### [Records to use]
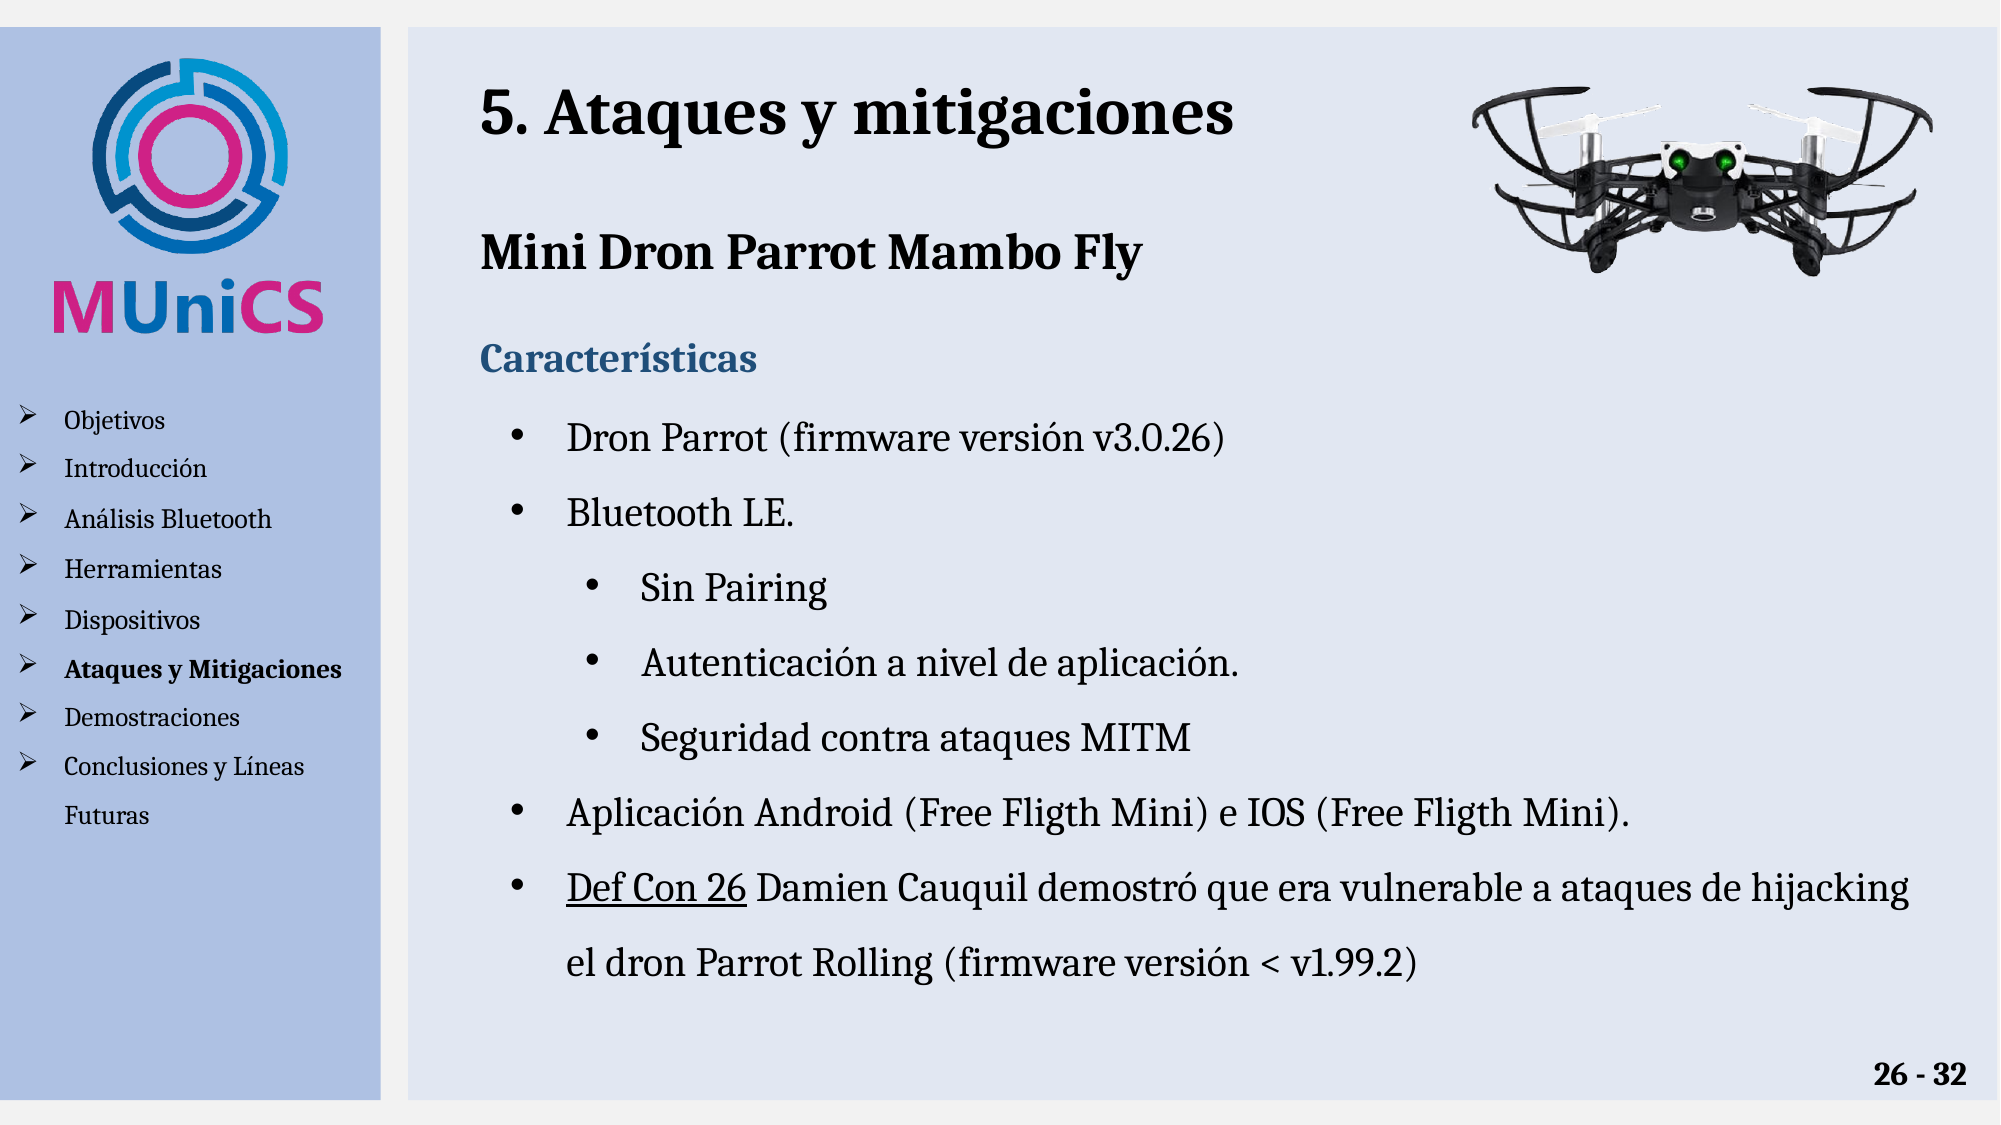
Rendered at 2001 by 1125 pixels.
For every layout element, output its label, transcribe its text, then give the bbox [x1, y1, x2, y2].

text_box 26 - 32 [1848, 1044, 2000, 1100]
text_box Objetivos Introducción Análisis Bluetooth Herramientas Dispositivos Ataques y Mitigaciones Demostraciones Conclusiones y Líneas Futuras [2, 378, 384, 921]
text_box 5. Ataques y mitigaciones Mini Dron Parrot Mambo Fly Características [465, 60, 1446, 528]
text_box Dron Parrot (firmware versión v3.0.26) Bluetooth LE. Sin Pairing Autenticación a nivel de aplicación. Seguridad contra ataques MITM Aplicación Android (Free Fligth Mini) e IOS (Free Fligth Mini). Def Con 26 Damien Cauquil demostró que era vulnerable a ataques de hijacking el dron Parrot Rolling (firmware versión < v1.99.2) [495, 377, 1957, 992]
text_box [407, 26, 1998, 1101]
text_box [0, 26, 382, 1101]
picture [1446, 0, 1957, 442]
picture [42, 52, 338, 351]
* * *
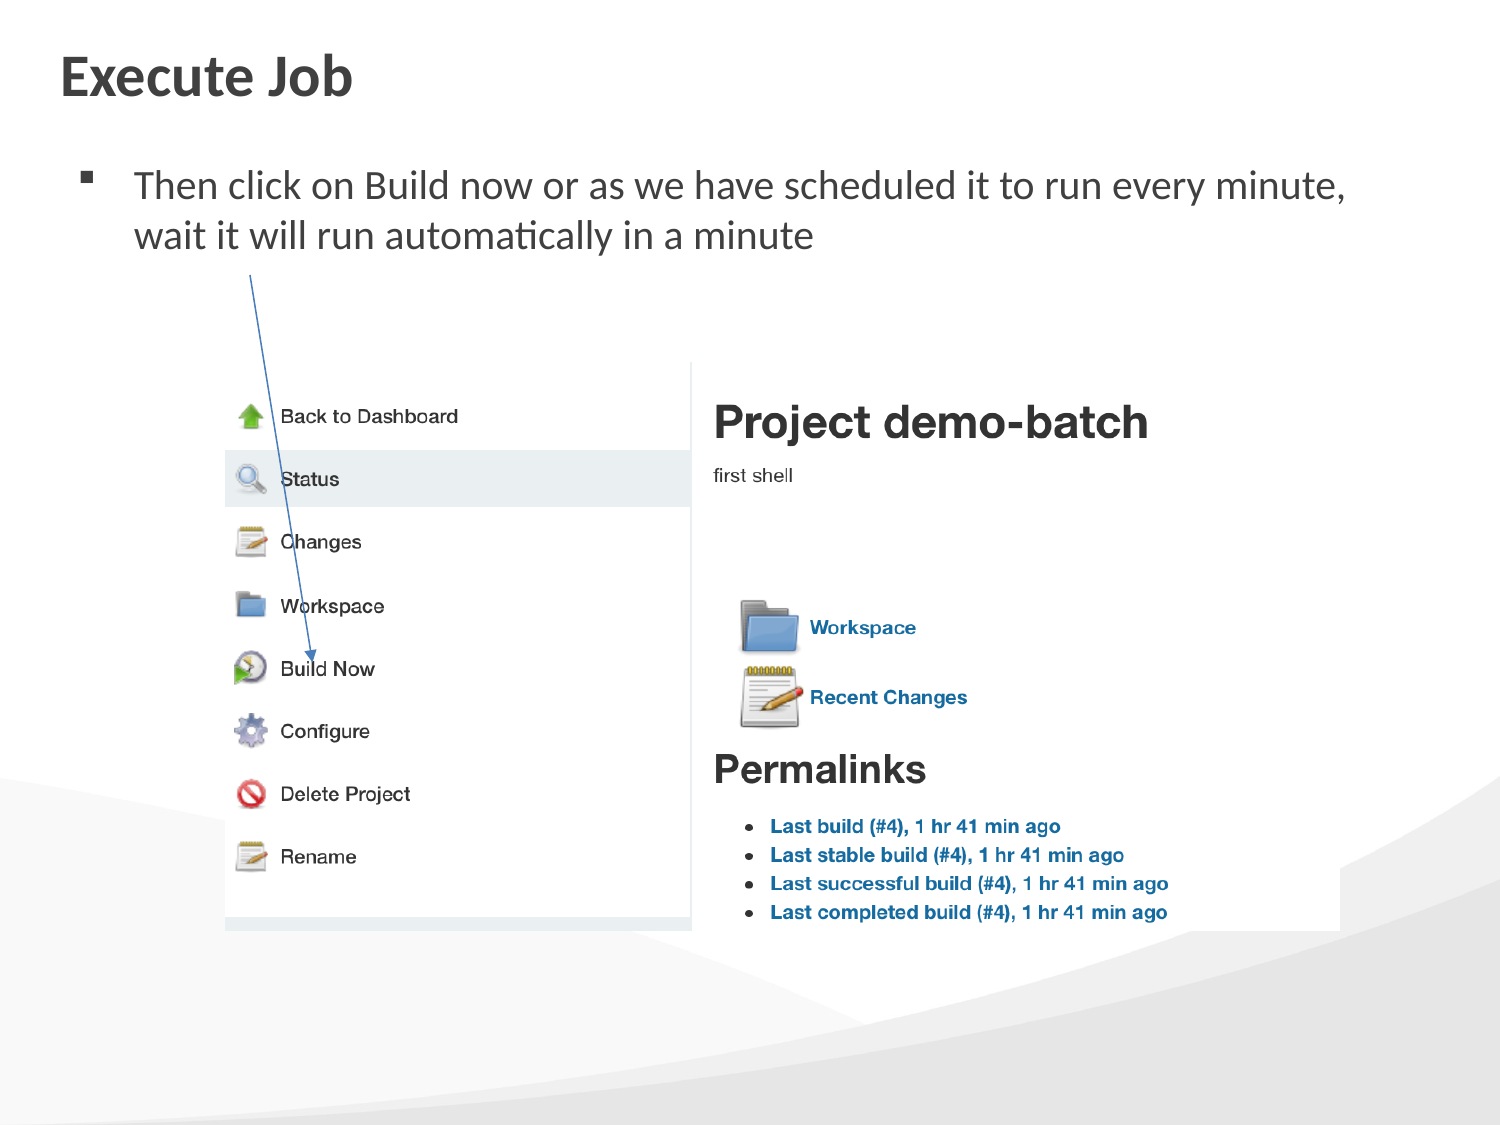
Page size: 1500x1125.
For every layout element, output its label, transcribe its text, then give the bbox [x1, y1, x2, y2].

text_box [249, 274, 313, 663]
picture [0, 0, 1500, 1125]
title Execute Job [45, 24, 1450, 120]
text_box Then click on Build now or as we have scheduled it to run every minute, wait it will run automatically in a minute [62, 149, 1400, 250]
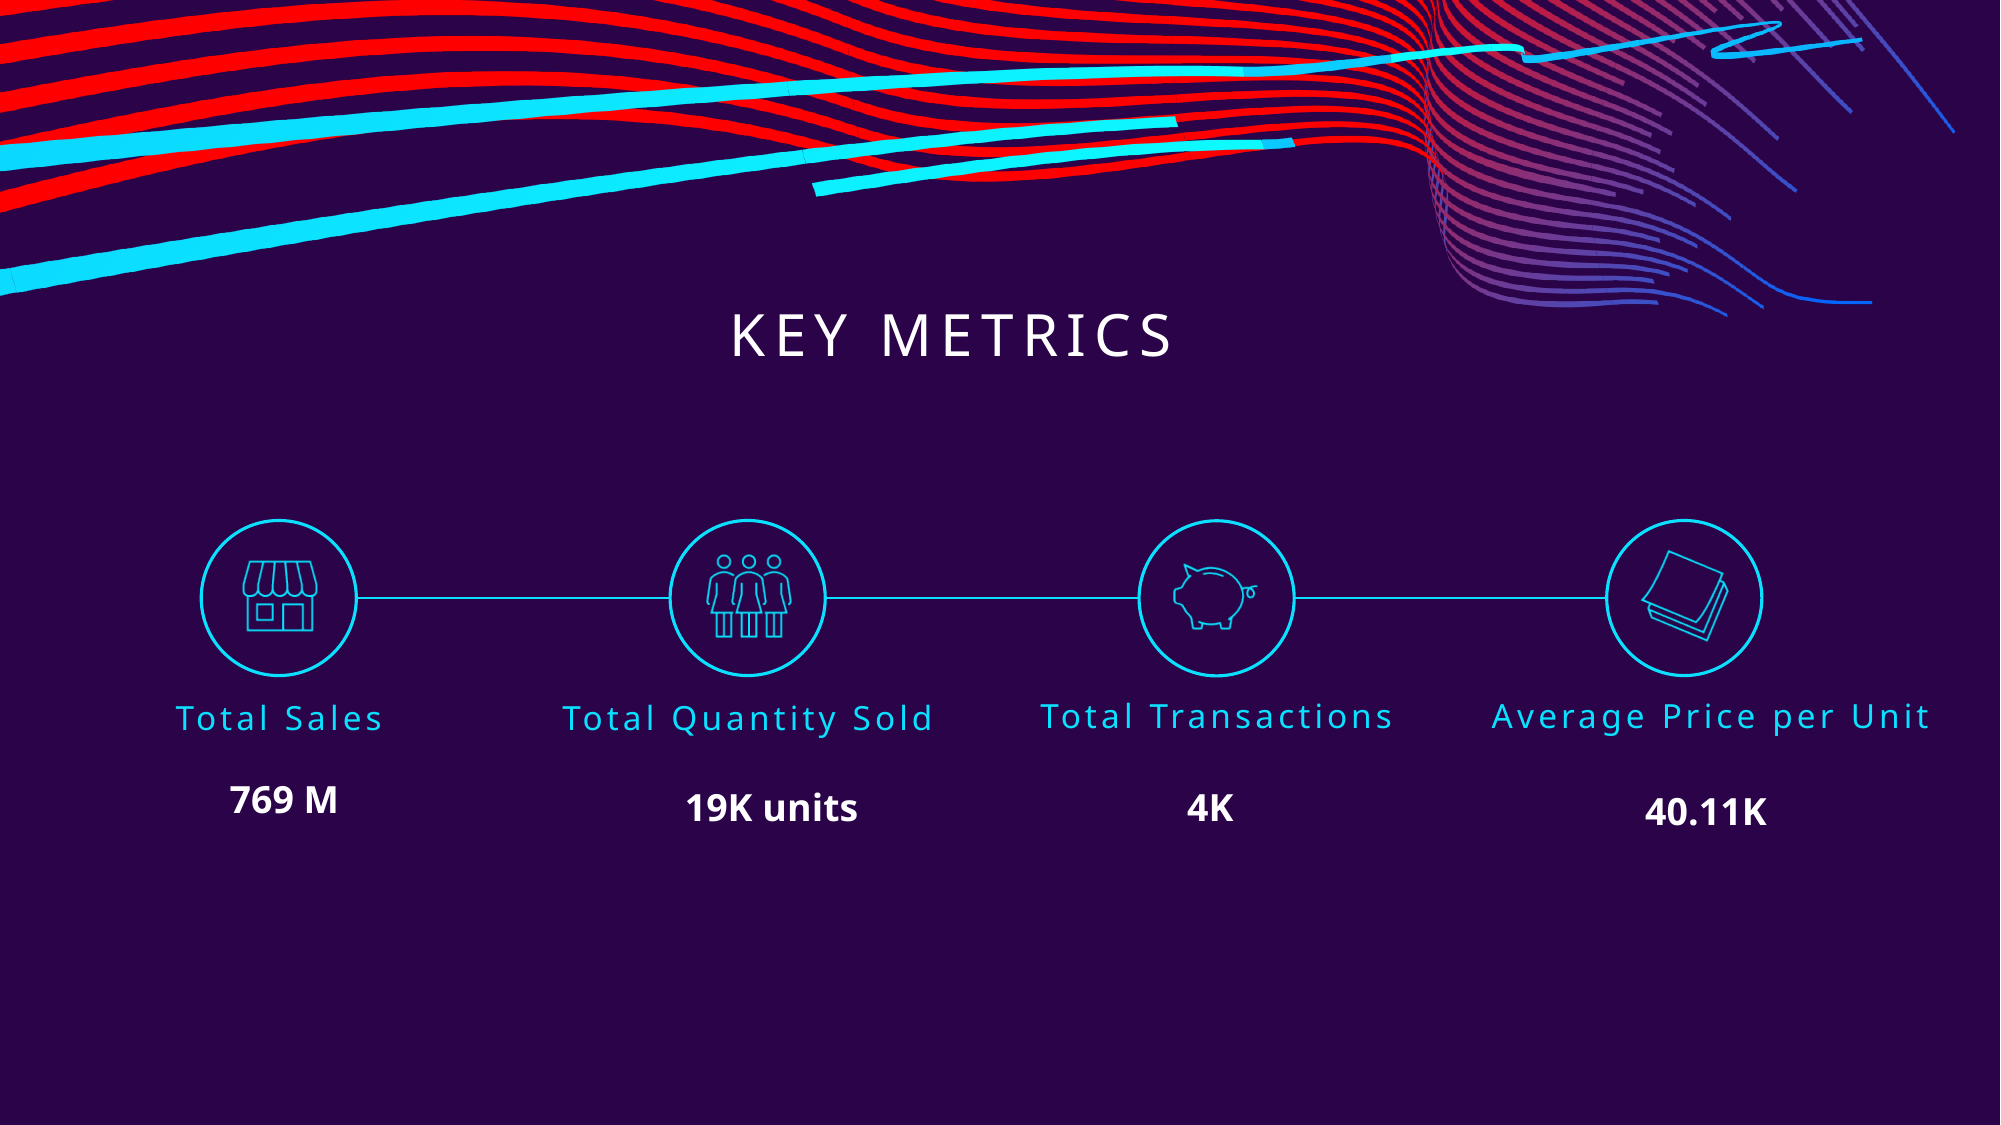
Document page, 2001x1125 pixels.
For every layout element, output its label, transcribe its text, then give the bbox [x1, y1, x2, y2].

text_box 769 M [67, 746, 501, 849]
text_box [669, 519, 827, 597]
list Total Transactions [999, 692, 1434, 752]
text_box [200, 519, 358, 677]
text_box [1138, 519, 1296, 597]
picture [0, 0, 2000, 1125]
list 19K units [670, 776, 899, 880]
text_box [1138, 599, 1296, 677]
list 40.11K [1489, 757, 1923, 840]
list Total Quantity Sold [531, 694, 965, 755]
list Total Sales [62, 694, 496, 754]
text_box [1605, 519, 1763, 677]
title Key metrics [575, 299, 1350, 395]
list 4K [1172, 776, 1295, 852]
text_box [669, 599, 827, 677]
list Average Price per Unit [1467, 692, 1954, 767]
* * *
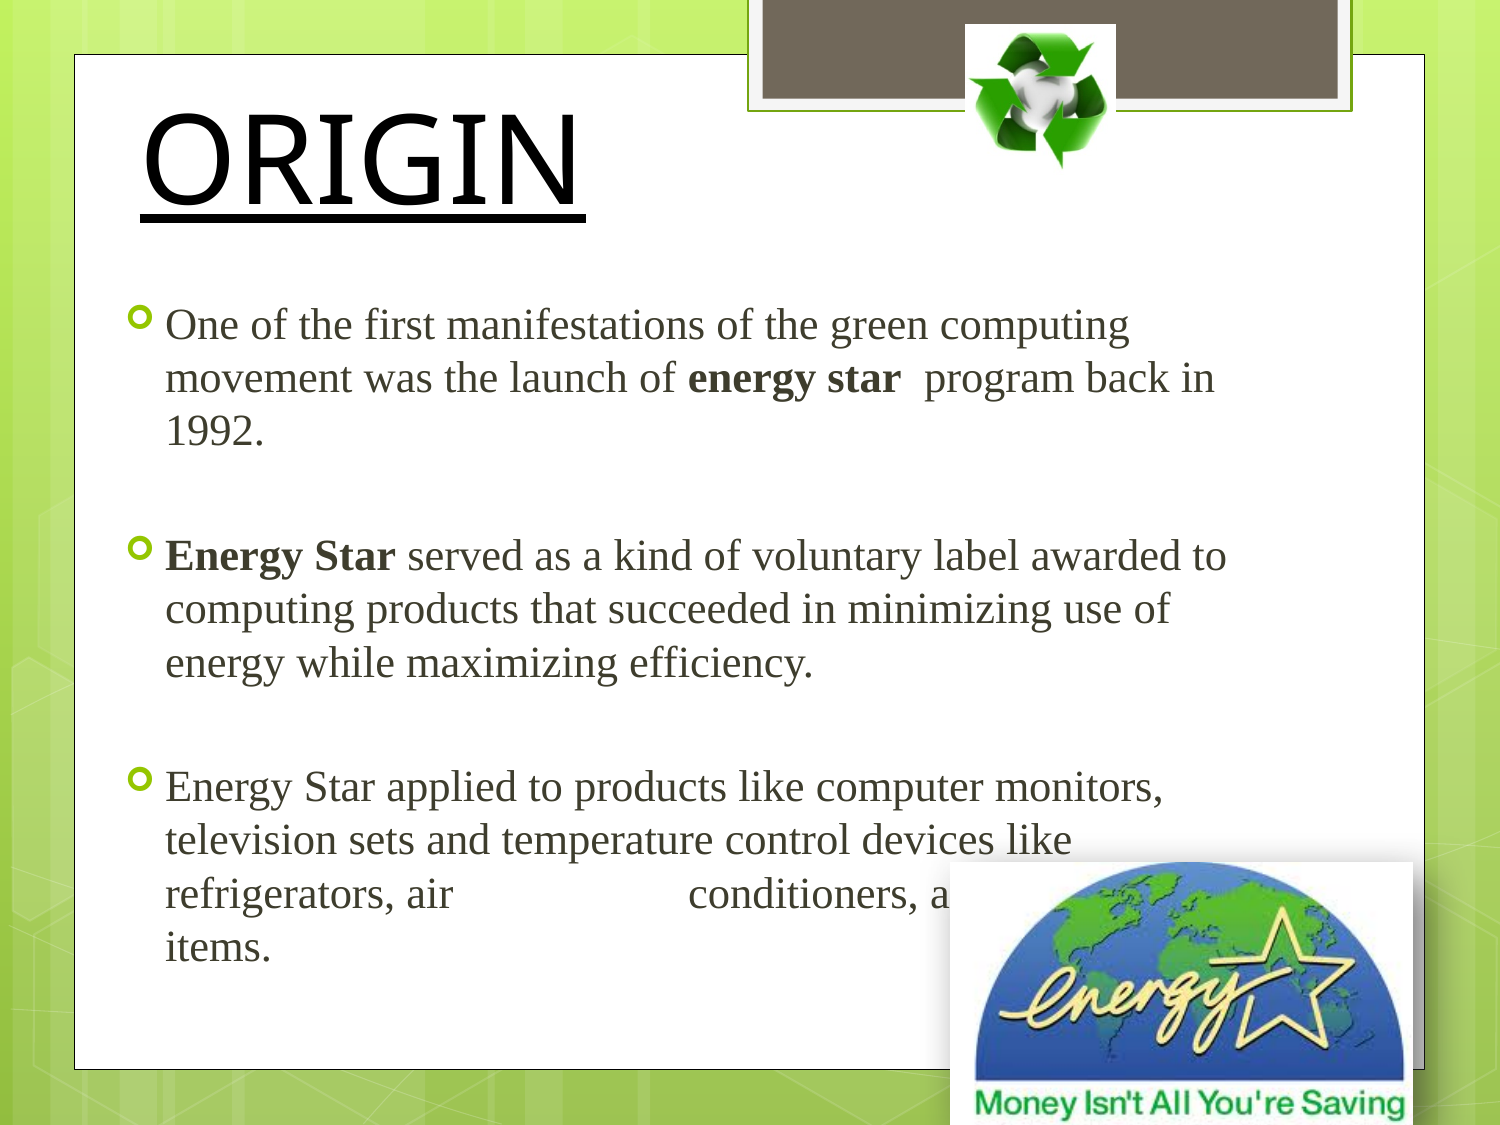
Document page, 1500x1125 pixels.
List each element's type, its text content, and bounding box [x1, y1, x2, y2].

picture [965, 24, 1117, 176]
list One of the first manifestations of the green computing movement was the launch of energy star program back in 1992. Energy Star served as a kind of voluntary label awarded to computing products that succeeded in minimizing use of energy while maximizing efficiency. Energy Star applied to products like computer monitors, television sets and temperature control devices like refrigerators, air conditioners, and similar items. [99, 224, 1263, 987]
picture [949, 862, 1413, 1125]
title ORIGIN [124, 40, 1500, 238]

### [Work instructions]
Only the count, no other text: how many lines in the listing above hold "Document"?

### [Your solution]
2